De woningbouw staat voor een gigantische opgave. De huidige voorraad moet de komende decennia aangepast worden aan de eisen van de eenentwintigste eeuw. Over vijftig jaar zal de woningbouw in Nederland voor een groot deel bestaan uit de huidige zeven miljoen woningen in een aangepaste versie.

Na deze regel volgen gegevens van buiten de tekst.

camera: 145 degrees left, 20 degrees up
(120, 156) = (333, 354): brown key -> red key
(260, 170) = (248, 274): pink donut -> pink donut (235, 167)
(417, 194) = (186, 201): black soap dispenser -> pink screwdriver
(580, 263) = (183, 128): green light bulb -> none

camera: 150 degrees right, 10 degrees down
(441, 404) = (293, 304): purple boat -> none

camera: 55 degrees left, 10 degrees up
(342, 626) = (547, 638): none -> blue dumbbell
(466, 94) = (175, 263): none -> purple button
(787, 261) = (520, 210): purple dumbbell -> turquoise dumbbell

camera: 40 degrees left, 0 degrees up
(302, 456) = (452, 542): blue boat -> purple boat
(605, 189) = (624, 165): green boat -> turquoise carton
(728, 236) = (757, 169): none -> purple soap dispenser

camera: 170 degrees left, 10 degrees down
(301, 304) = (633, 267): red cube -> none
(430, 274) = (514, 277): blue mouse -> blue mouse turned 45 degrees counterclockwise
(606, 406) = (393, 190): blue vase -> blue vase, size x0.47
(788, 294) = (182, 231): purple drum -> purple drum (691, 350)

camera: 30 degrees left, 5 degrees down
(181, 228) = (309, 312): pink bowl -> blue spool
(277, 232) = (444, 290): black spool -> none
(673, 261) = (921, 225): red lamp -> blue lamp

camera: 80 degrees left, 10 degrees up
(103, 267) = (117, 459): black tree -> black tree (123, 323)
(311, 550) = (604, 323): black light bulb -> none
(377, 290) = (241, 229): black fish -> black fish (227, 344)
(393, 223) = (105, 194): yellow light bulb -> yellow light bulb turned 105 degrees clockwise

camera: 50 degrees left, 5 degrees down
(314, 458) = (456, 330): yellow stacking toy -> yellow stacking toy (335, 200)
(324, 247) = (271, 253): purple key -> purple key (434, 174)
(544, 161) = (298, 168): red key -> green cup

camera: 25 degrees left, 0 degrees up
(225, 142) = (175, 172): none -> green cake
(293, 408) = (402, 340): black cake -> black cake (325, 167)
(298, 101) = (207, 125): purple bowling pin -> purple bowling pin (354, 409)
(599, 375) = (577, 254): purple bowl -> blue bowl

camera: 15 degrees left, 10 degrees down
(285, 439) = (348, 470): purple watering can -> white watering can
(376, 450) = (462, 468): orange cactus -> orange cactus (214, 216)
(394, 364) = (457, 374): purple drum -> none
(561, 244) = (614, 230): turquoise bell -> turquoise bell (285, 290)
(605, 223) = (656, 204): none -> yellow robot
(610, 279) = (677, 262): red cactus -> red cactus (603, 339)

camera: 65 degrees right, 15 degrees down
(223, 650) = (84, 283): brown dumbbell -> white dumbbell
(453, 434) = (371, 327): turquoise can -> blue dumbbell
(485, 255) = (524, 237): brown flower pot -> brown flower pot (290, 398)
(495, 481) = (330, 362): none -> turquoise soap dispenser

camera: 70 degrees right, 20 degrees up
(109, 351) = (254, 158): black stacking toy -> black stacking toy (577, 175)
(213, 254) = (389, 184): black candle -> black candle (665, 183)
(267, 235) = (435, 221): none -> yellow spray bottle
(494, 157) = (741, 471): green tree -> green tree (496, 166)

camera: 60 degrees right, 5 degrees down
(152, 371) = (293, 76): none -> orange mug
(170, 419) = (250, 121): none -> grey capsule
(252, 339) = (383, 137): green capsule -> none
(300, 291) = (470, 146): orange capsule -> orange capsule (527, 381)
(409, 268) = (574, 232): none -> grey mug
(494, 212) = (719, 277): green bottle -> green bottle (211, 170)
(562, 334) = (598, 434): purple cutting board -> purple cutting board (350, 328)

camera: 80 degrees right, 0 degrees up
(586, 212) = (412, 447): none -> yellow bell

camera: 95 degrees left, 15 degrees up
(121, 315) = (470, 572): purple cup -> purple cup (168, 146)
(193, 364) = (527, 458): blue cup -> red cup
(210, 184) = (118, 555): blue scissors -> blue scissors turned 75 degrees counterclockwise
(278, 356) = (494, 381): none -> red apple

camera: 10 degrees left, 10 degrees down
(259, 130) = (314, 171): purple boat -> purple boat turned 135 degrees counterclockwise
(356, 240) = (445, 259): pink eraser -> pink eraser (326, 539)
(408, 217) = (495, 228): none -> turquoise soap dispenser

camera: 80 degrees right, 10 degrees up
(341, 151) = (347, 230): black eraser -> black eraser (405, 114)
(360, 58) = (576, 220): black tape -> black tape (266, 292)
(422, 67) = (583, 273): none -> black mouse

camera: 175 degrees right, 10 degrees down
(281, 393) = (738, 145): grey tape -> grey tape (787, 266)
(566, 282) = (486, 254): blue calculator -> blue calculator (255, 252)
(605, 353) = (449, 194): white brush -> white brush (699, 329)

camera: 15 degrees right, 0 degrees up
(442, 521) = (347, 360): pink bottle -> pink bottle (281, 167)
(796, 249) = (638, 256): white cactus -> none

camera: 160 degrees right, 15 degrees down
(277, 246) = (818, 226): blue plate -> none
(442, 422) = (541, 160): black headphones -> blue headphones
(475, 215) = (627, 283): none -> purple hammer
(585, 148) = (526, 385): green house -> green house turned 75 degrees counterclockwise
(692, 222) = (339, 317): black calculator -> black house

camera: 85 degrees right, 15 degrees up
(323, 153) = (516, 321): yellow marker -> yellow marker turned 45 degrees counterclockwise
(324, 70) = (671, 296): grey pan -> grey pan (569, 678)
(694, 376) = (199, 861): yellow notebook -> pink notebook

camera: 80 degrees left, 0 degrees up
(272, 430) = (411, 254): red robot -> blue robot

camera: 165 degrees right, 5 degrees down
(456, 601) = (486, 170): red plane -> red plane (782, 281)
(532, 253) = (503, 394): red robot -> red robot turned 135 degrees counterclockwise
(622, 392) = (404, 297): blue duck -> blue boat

Een groot probleem op termijn zal de beschikbare arbeidscapaciteit voor de totale woningbouw zijn. De verwachting is dat nieuwbouw de komende twintig jaar op het huidige peil blijft. Een deel (55 procent) is voor uitbreiding en het resterende deel voor vervanging. De toename van onderhoud en renovatie leidt bij de huidige wijze van productspecifiek produceren tot twee essentiële problemen:
- Een ongunstige kosten-/kwaliteitsverhouding (te duur in relatie tot nieuwbouw);
- Een te groot beslag op de beschikbare arbeidscapaciteit.
De verhouding loon-materiaal bedraagt bij renovatie 60:40 en is het omgekeerde van nieuwbouw. Gezien de te verwachten groei van de onderhouds- en renovatiemarkt, zal de komende vijftien tot twintig jaar de arbeidscapaciteit op de bouwplaats met 50 procent moeten stijgen of zelfs verdubbelen. Dit is gewoon onmogelijk.
Nieuwe vormen van samenwerking ontstaan en er verschijnen partijen op het toneel met een gericht aanbod om de kwaliteitsaanpassing succesvoller te laten verlopen, in de vorm van projectoverstijgende oplossingen. Om de problematiek te schetsen en visie op de toekomstige ontwikkelingen te geven heeft de BouwhulpGroep hiervoor in samenwerking met de SEV een notitie opgesteld met als titel: ‘PAMFLET: Woningbouw als Hollands-Ontwerp’.